> Exercise
Arrange every line of this listing as a numbered list, skipping blank lines and leaving the pictures out.

> Data excerpt
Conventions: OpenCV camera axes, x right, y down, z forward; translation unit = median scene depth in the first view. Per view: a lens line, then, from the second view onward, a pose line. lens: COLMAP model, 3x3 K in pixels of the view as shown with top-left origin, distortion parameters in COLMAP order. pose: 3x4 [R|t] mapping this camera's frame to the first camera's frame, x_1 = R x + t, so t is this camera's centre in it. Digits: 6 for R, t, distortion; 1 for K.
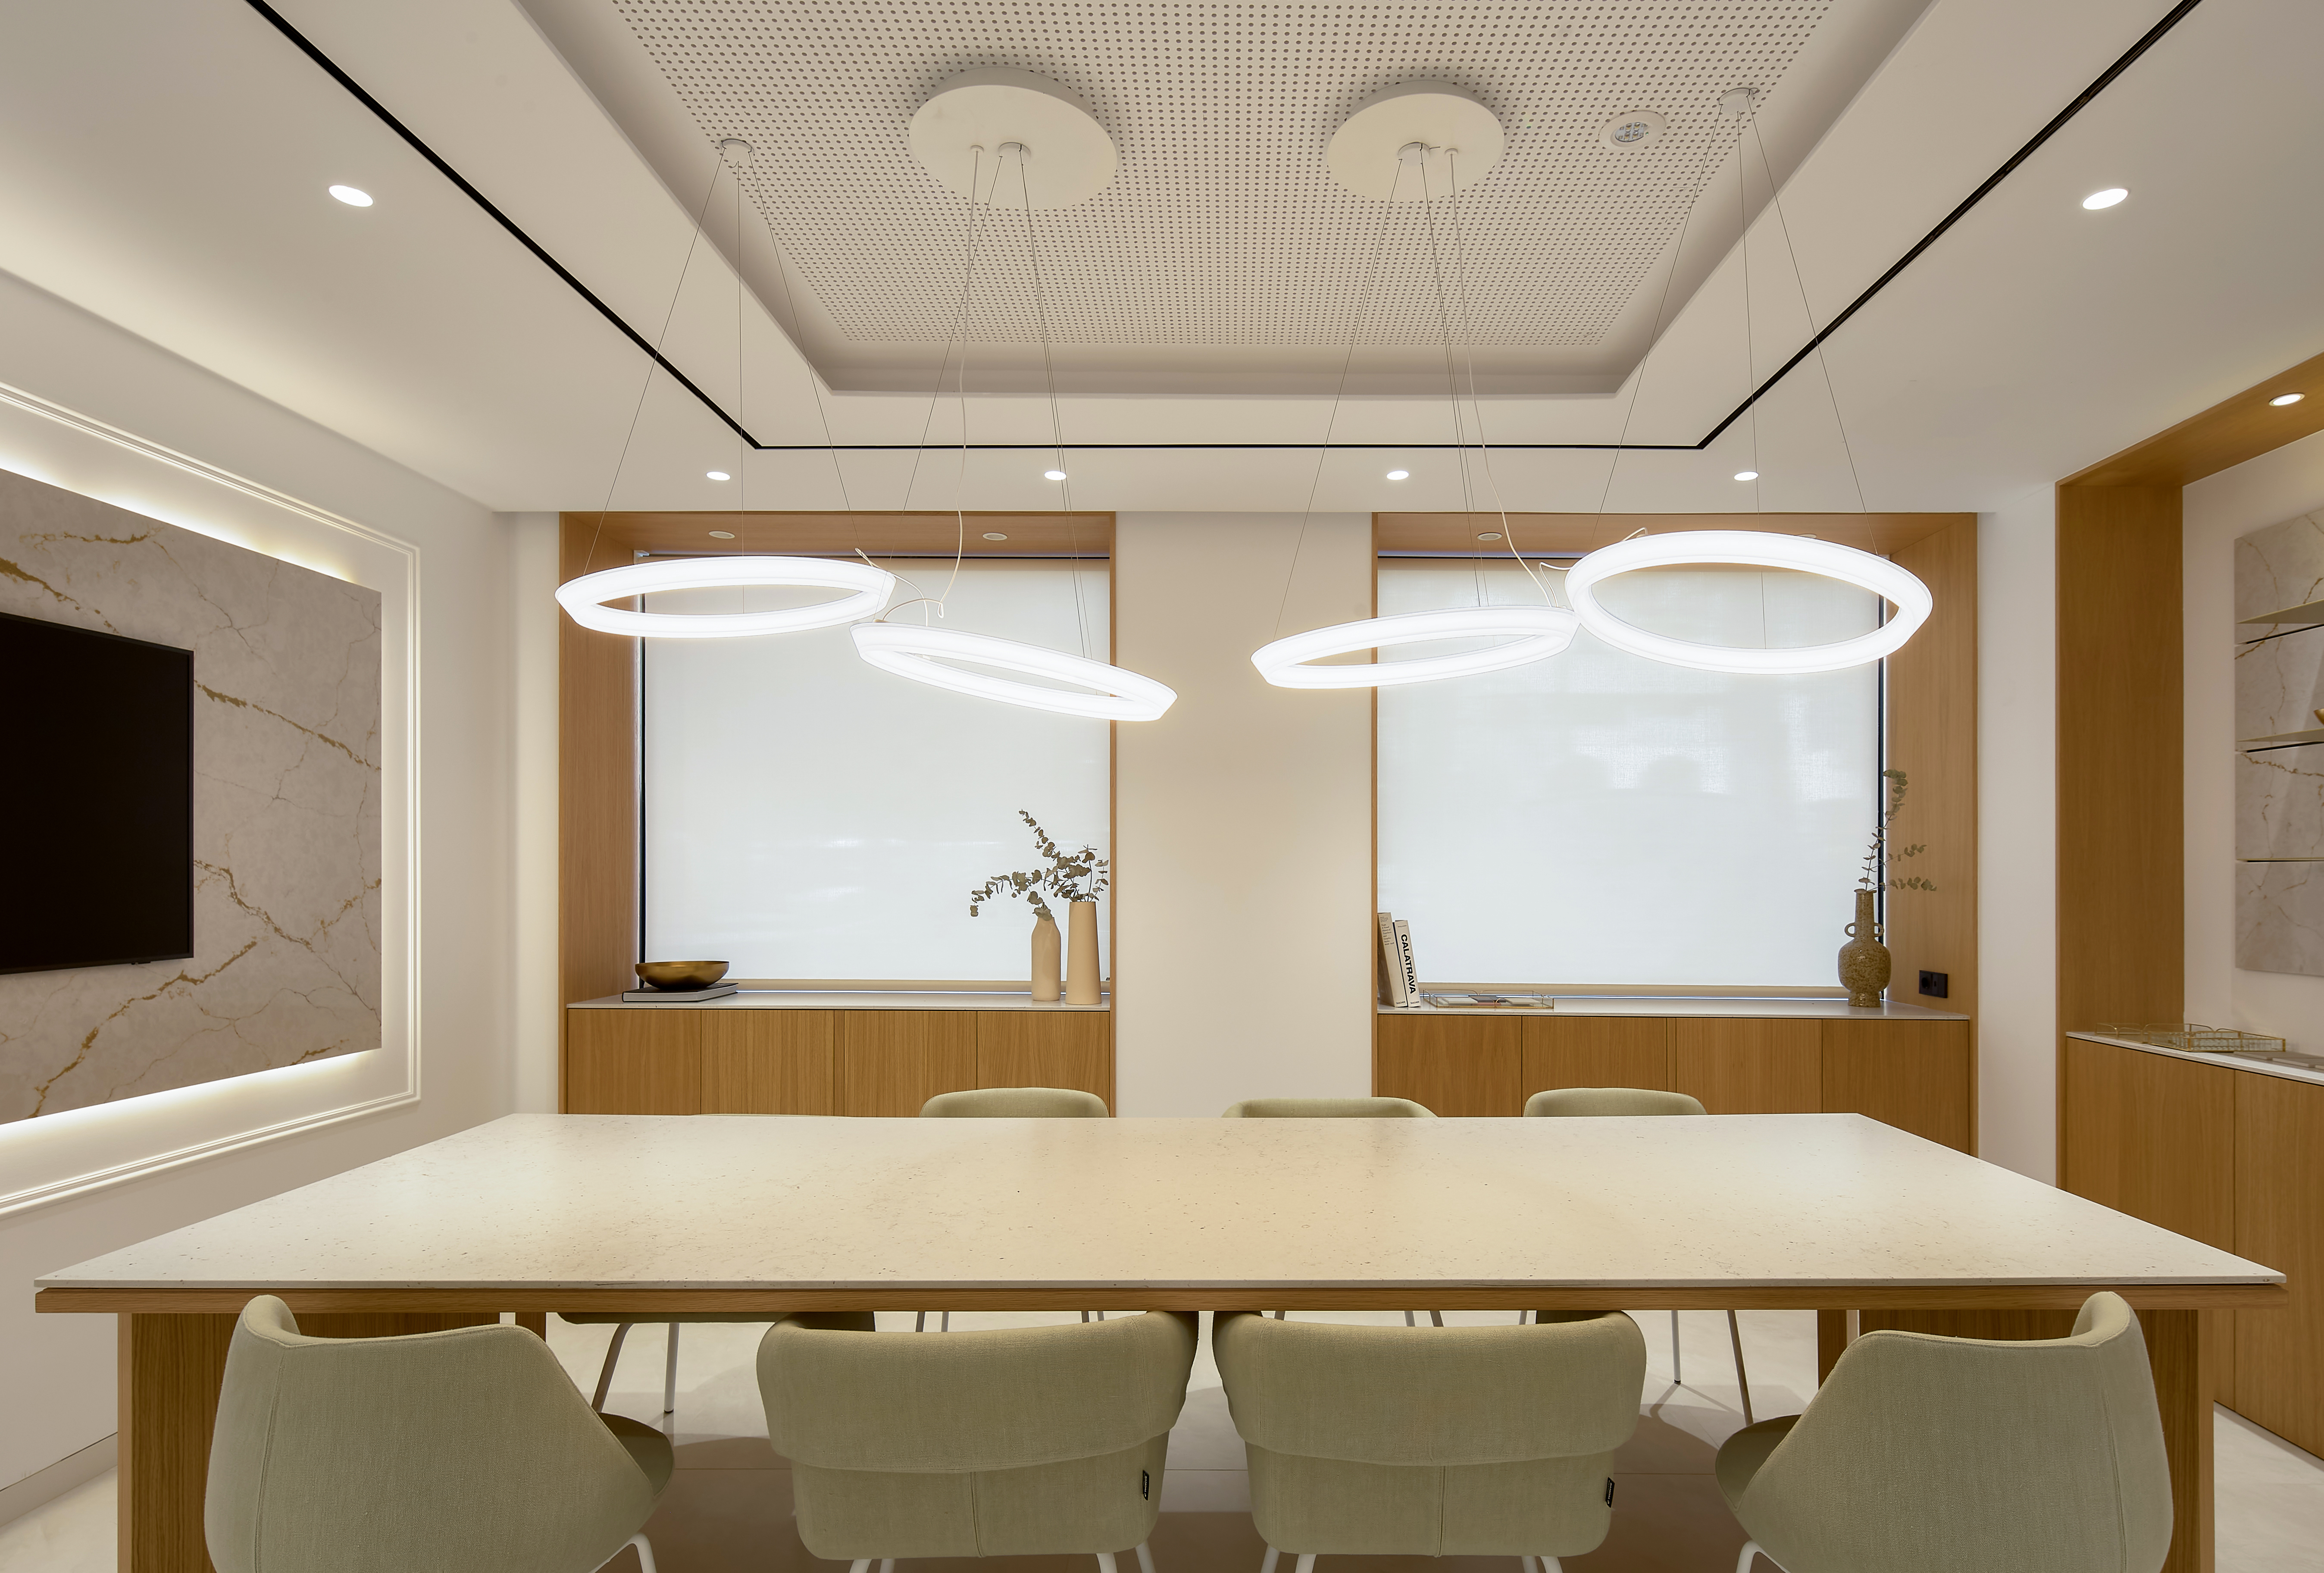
lens RADIAL K [[1204.8, 0, 1169.6], [0, 1204.8, 862.3], [0, 0, 1]] dist [0.000999, -0.000295]
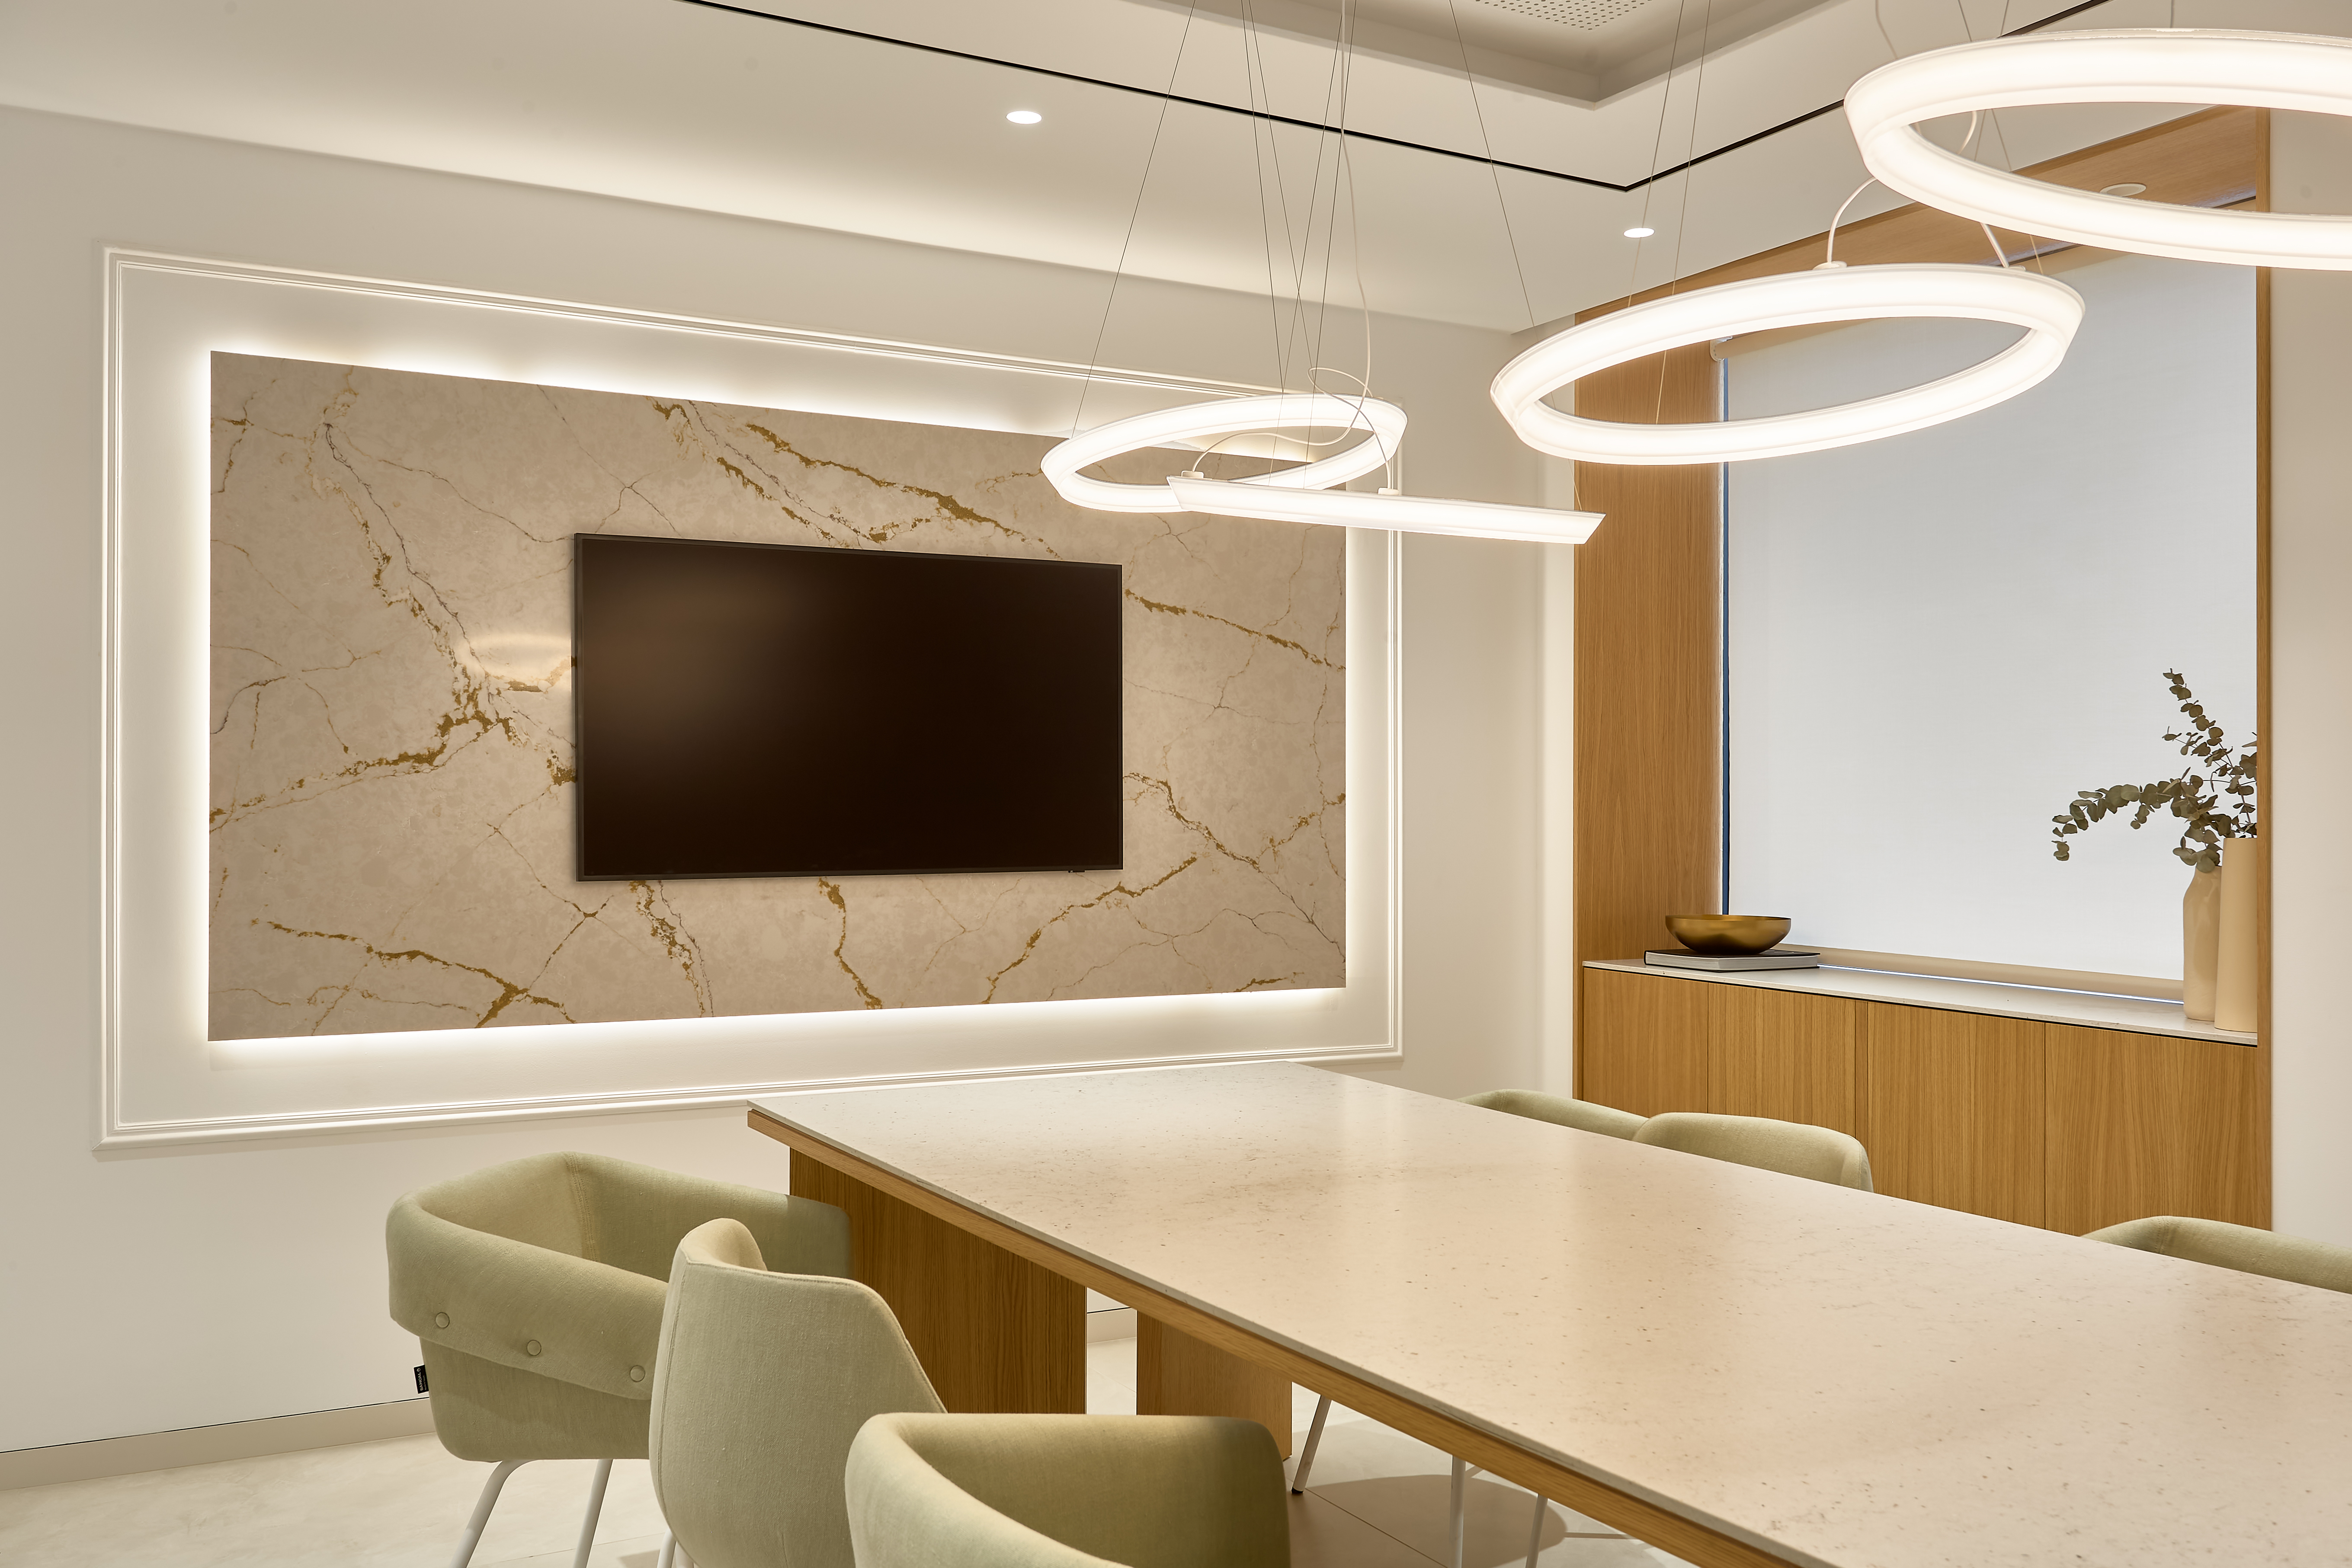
lens RADIAL K [[2006.4, 0, 1176.0], [0, 2006.4, 784.0], [0, 0, 1]] dist [0.000422, 0.000680]
pose [[0.485572, -0.005825, -0.874177, 0.579435], [0.002930, 0.999983, -0.005036, 0.014150], [0.874192, -0.000116, 0.485581, 0.193805]]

> Answer for this exercise
1. Conventions: OpenCV camera axes, x right, y down, z forward; translation unit = median scene depth in the first view. Per view: a lens line, then, from the second view onward, a pose line. lens: COLMAP model, 3x3 K in pixels of the view as shown with top-left origin, distortion parameters in COLMAP order. pose: 3x4 [R|t] mapping this camera's frame to the first camera's frame, x_1 = R x + t, so t is this camera's centre in it. Digits: 6 for R, t, distortion; 1 for K.
2. lens RADIAL K [[1204.8, 0, 1169.6], [0, 1204.8, 862.3], [0, 0, 1]] dist [0.000999, -0.000295]
3. lens RADIAL K [[2006.4, 0, 1176.0], [0, 2006.4, 784.0], [0, 0, 1]] dist [0.000422, 0.000680]
4. pose [[0.485572, -0.005825, -0.874177, 0.579435], [0.002930, 0.999983, -0.005036, 0.014150], [0.874192, -0.000116, 0.485581, 0.193805]]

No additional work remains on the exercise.